Dibandingkan dari negara lain, jemaah haji asal Indonesia memiliki paling banyak atribut identitas. Selain paspor sebagai identitas resmi berlaku di nagara asing, jemaah masih mengenakan gelang dan aneka atribut daerah dan KBIH.
Bicara soal gelang yang menempel di tangan jemaah, tidak sedikit, ada 4 gelang sekaligus. Saat berangkat dari embarkasi, jemaah diberi dua gelang. Pertama gelang identitas terbuat dari baja tipis, dan kedua gelang kesehatan, warna disesuaikan tingkat risiko kesehatan jemaah. Saat sampai di Saudi, ditambah lagi dua, gelang maktab dan gelang hotel.

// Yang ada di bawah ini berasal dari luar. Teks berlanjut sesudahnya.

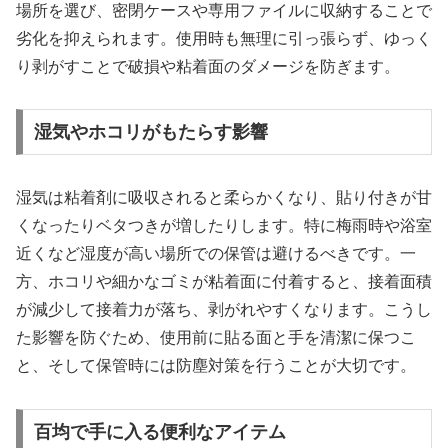
場所を選び、密閉ケースや専用ファイルに収納することで
劣化を抑えられます。使用時も無理に引っ張らず、ゆっく
り剥がすことで破損や粘着面のダメージを防ぎます。
湿気やホコリがもたらす影響
湿気は粘着剤に吸収されると柔らかくなり、貼り付きが甘
くなったりベタつきが増したりします。特に梅雨時や浴室
近くなど湿度が高い場所での保管は避けるべきです。一
方、ホコリや細かなゴミが粘着面に付着すると、接着面積
が減少して接着力が落ち、剥がれやすくなります。こうし
た影響を防ぐため、使用前に貼る面と手を清潔に保つこ
と、そして保管時には防塵対策を行うことが大切です。
百均で手に入る便利なアイテム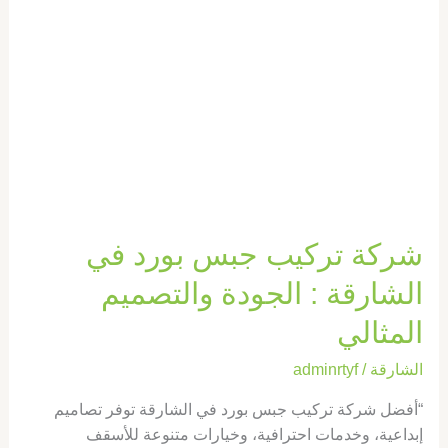
والتصميم
المثالي
شركة تركيب جبس بورد في
الشارقة : الجودة والتصميم
المثالي
الشارقة
/
adminrtyf
“أفضل شركة تركيب جبس بورد في الشارقة توفر تصاميم
إبداعية، وخدمات احترافية، وخيارات متنوعة للأسقف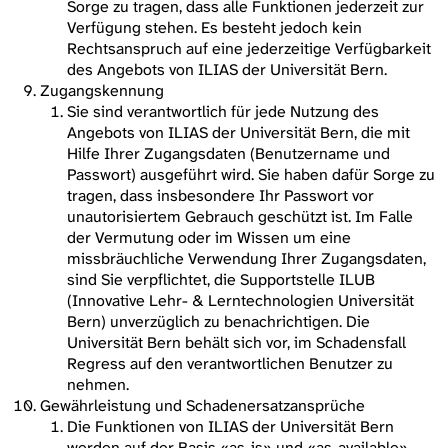
Sorge zu tragen, dass alle Funktionen jederzeit zur
Verfügung stehen. Es besteht jedoch kein
Rechtsanspruch auf eine jederzeitige Verfügbarkeit
des Angebots von ILIAS der Universität Bern.
Zugangskennung
Sie sind verantwortlich für jede Nutzung des
Angebots von ILIAS der Universität Bern, die mit
Hilfe Ihrer Zugangsdaten (Benutzername und
Passwort) ausgeführt wird. Sie haben dafür Sorge zu
tragen, dass insbesondere Ihr Passwort vor
unautorisiertem Gebrauch geschützt ist. Im Falle
der Vermutung oder im Wissen um eine
missbräuchliche Verwendung Ihrer Zugangsdaten,
sind Sie verpflichtet, die Supportstelle ILUB
(Innovative Lehr- & Lerntechnologien Universität
Bern) unverzüglich zu benachrichtigen. Die
Universität Bern behält sich vor, im Schadensfall
Regress auf den verantwortlichen Benutzer zu
nehmen.
Gewährleistung und Schadenersatzansprüche
Die Funktionen von ILIAS der Universität Bern
werden auf der Basis «as-is» und «as-available»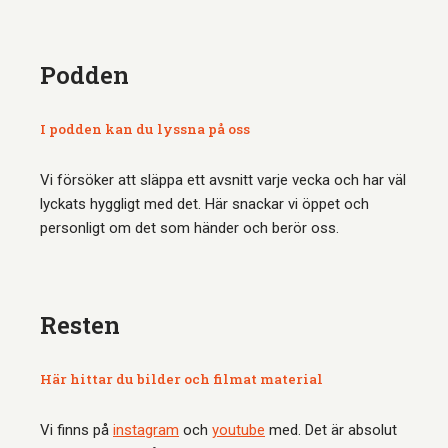
Podden
I podden kan du lyssna på oss
Vi försöker att släppa ett avsnitt varje vecka och har väl
lyckats hyggligt med det. Här snackar vi öppet och
personligt om det som händer och berör oss.
Resten
Här hittar du bilder och filmat material
Vi finns på
instagram
och
youtube
med. Det är absolut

Keempat gelang tersebut memiliki fungsi berbeda. Namun hanya gelang baja yang informasinya terhubung dengan sistem haji atau siskohat. Dan melalui tulisan ini, penulis ingin mengulas soal gelang dimaksud. Seputar manfaat dan alasan mengapa jemaah haji tidak boleh melepas gelang tersebut dalam kondisi apapun.
Secara fisik, gelang identitas jemaah terbuat baja putih, biasa disebut monel atau stainless. Secara ilmiah memiliki tipe 304 2B dengan unsur kimia carbon, mangan, silikon, chrom, phospor, dan sulfur, menjadikan gelang ini awet, tahan gores, dan tahan api. Dimensi panjang 21 cm, lebar 1 cm dan tebal 1,2 mm, serta berat 26 gram.
Bagian dalam gelang, tercetak grafir Kementerian Agama beserta lambang dan tahun keberangkatan. Sementara bagian luarnya memuat informasi nama jemaah, nomor kloter, embarkasi, tahun keberangkatan, nomor paspor dan bendera merah putih.
Selain informasi semua itu, gelang jemaah juga dilengkapi QR Code. Kode ini berguna bagi petugas saat jemaah memerlukan pertolongan. Biasanya karena lupa jalan pulang kembali ke hotel atau pertolongan kesehatan lainnya. Dengan aplikasi "Haji Pintar", petugas langsung dapat mendeteksi identitas jemaah, termasuk nama hotel tempat jemaah tersebut menginap. Sehingga dengan mudah petugas mengantar mereka kembali ke hotel.
Gelang haji adalah satu-satunya identitas pengganti paspor yang menempel di tubuh jemaah.
Gelang jemaah merupakan identitas penting kedua setelah paspor, yang informasinya terhubung langsung dengan Sistem Komputerisasi Haji Terpadu (Siskohat) dan e-hajj Pemerintah Saudi.
Kejadian Mina tahun 2015 silam, yang merenggut korban jiwa termasuk ratusan jemaah Indonesia. Tidak mudah bagi petugas bahkan forenaik sekalipun identifikasi korban. Seluruh atribut yang berbahan lain terlepas akibat desak-desakan sesama jemaah penuh peluh bercampur keringat. Ihram, slayer, tas, dokumen semua terlepas. Tidak terpikirkan lagi oleh jemaah untuk mempertahankan semua atribut yang menempel.
Di luar itu semua, banyak kejadian di mana saat jemaah kehilangan jalan pulang dan ditemukan penduduk setempat. Maka berbekal gelang itulah mereka diantar dan dikembalikan ke kantor petugas. Terlepas dari kendala orientasi lapangan dan bahasa, penduduk lokal atau jemaah dari negara lain dapat segera mengetahui jemaah Indonesia.
Karena menjadi satu-satunya identitas yang menempel di tubuh jemaah, maka dalam kondisi apapun akan menjadi rujukan petugas dalam penanganan. Misalnya jemaah meninggal dan masuk rumah sakit untuk visum. Saat keluar Certificate of Dead (COD), muncullah nama sebagaimana tertera dalam gelang.